I shook my head, and pointed to the door, and, like a wooden puppet, she turned and disappeared through it. At the moment when her back was turned something like a flame flashed through my brain and body. For an instant I felt a mad impulse to rush after her, and with one bound bury this two-edged knife in her heart. Yes, in her heart; but from behind, just as they had stabbed me unawares, like assassins. My better self kept me back. My Uncle Diogenes rose before me. "Never quarrel with, never hurt a woman!" and my professional instinct was awakened. I should then have destroyed two lives; with the guilty I should have slain the innocent—a life which was in God's keeping as yet. Now the door closed behind her, and I had let the only opportunity for a deadly revenge upon the woman who had tricked me pass by neglected. Had I killed her at that moment I should have washed off the stain she had brought on my name in her own blood. "Look," I might have said, "she was led astray by another man, and I have killed her; it was my right and my duty!" This I could no longer do. She had escaped, and would live on safe and unharmed, and I should be dead and buried alive. I remembered now how confused they looked, Cenni and she, when I related to them the story of my friend, and how I had prided myself on my own prudence and good sense! And the trap was already laid for me, and I, who had thought myself safe from every such danger, here was I, on my wedding night, left alone, insulted, degraded as he was. No, not quite. He had had no money, and I had received a million. I had been paid for my disgrace, bribed for my infamy with money!

Great Jehovah, Whose vengeance is mighty, lend me Thine ear! No! Thou art too just and upright, I'll have nothing from Thee! Turn from me! I will none of Thy advice, none of Thy heavenly patience and magnanimous mercy! That marble-hearted woman had said to me, "If you deny God, He will forgive you, for He is infinitely good and merciful; but if you deny the Devil, he will be revenged on you!" and I had seen the devilish light in their eyes. I had shuddered and shunned them, and yet I had plunged headlong into the abyss which they had opened at my feet.

But now they had conjured up the Devil before me, I felt that in my own breast they had awakened a demon quite as cunning and wicked as their hoofed and horned idol; and we would see whose teachings would prove more destructive! Only, cool blood! Let me not betray myself; let me consider how to act, and then keep my own counsel. Shall I go to Volhynia after that man? Hold him to account, invite him to face the muzzle of my pistol or the edge of my sword? He is a ruffian and a notorious duellist. I am a bad shot and an indifferent fencer. He is perfect in both; it is his profession. Naturally, he would kill me, and where would be my revenge? Should I kill myself? Die the death of a suicide, and be spoken of as a lunatic who had crazy fancies because his fortune had turned his head? And what would be the result? Flamma would perhaps faint away for a few seconds, have bad dreams for a week, wear mourning for six months, and—would be none the worse for being a widow, whereas I should be laughed at as a silly fool. Shall I sue for a legal divorce? "Si fuerit dolus?" Had I not had enough of notoriety? Enough of laughter, calumny, and ridicule? Must I drag my honest and hitherto respected name through the mire, and become the laughing-stock of every fop throughout the country? No, anything but that! Help me, thou worser self, thou Devil in my own breast, help me to find some revenge worthy of a Devil's teaching! Give me death, for it is death I crave; but such a death as will give me peace and rest and honour in my grave, and to those others remaining here on earth, shame, sorrow, and remorse! I am a dead man from this accursed night forward, but I can, at least, choose the manner of my corporal death, and woe to her who has driven me to the choice!

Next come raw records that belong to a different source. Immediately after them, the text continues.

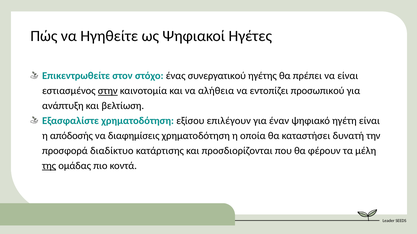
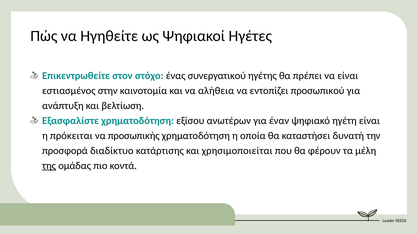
στην underline: present -> none
επιλέγουν: επιλέγουν -> ανωτέρων
απόδοσής: απόδοσής -> πρόκειται
διαφημίσεις: διαφημίσεις -> προσωπικής
προσδιορίζονται: προσδιορίζονται -> χρησιμοποιείται
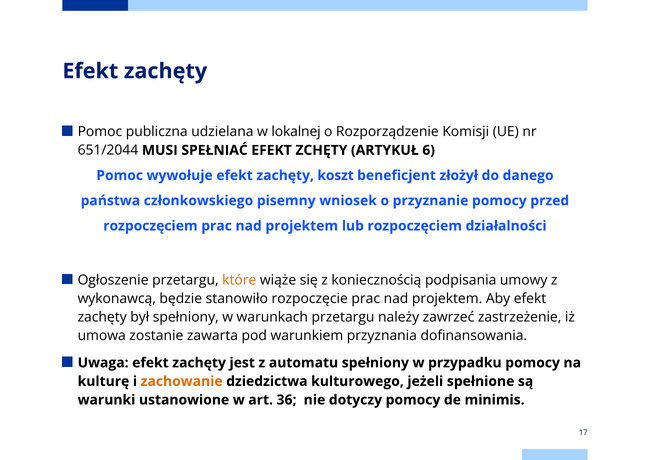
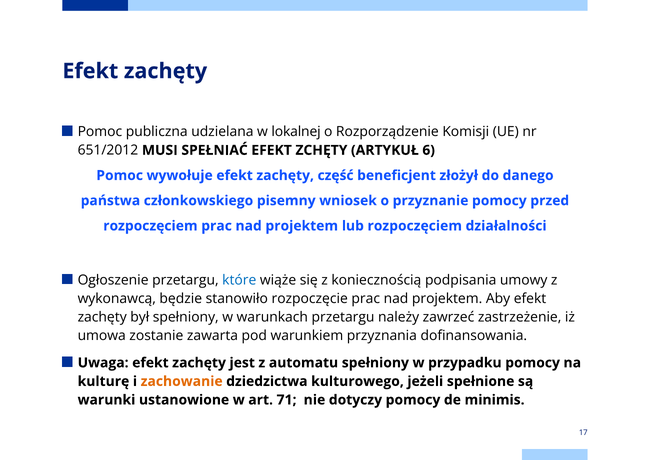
651/2044: 651/2044 -> 651/2012
koszt: koszt -> część
które colour: orange -> blue
36: 36 -> 71
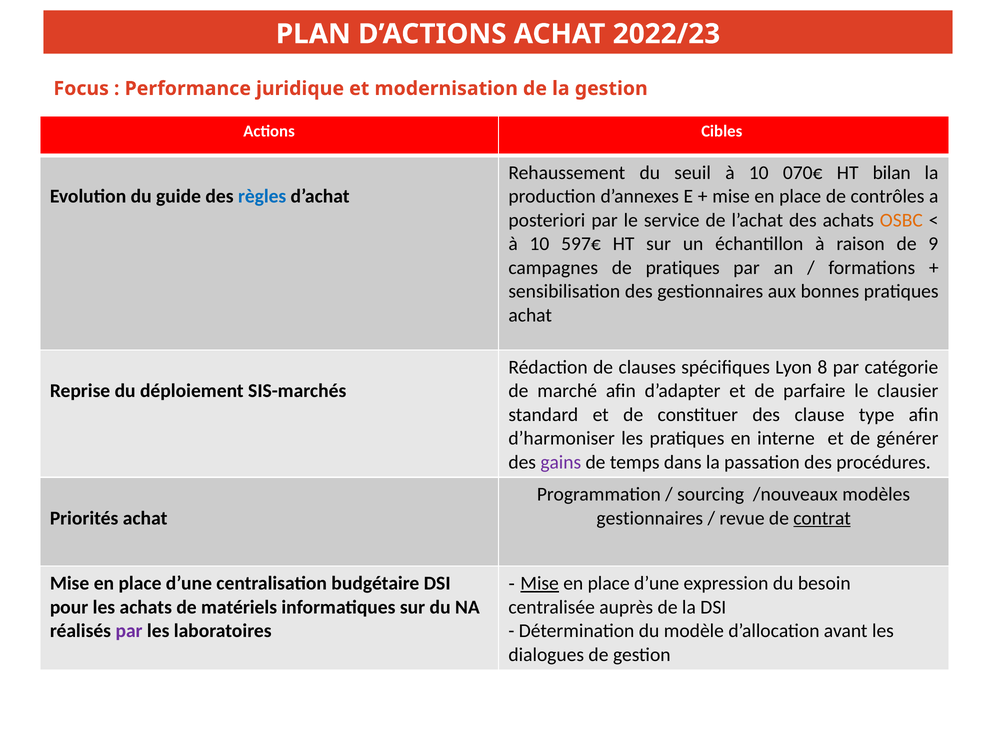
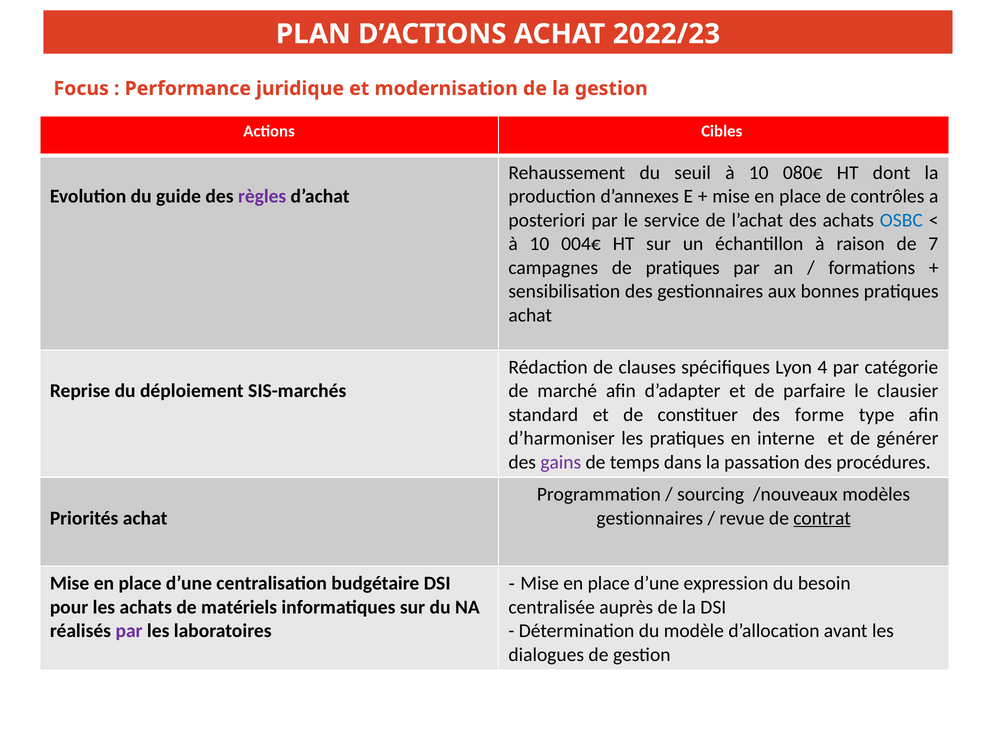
070€: 070€ -> 080€
bilan: bilan -> dont
règles colour: blue -> purple
OSBC colour: orange -> blue
597€: 597€ -> 004€
9: 9 -> 7
8: 8 -> 4
clause: clause -> forme
Mise at (540, 583) underline: present -> none
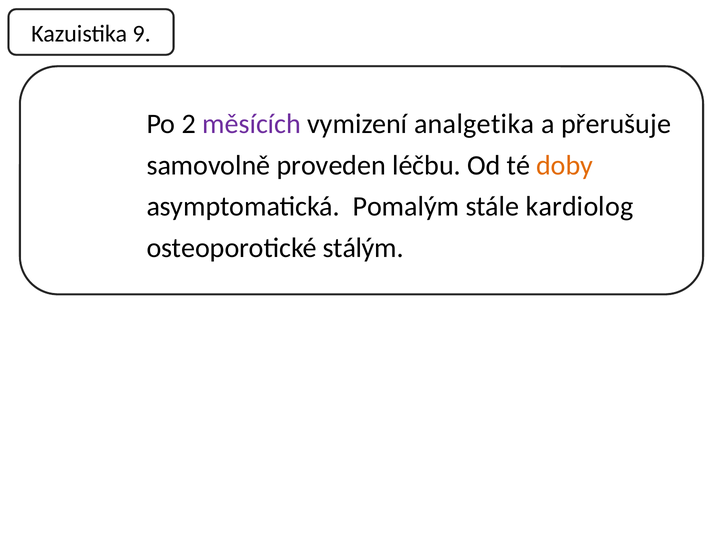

When the morning dawned my scheme was complete, and it was a scheme that did honour to my special demon. I would die, but fame and glory should write my epitaph; and dead, I should be remembered by this woman with lifelong sorrow. She shall never be happy; and in remembering me, her soul shall be filled with bitter repentance for the misfortune she brought on me. She shall yearn for me, shed bitter tears for me, and fret away her life in despair. This should be my revenge.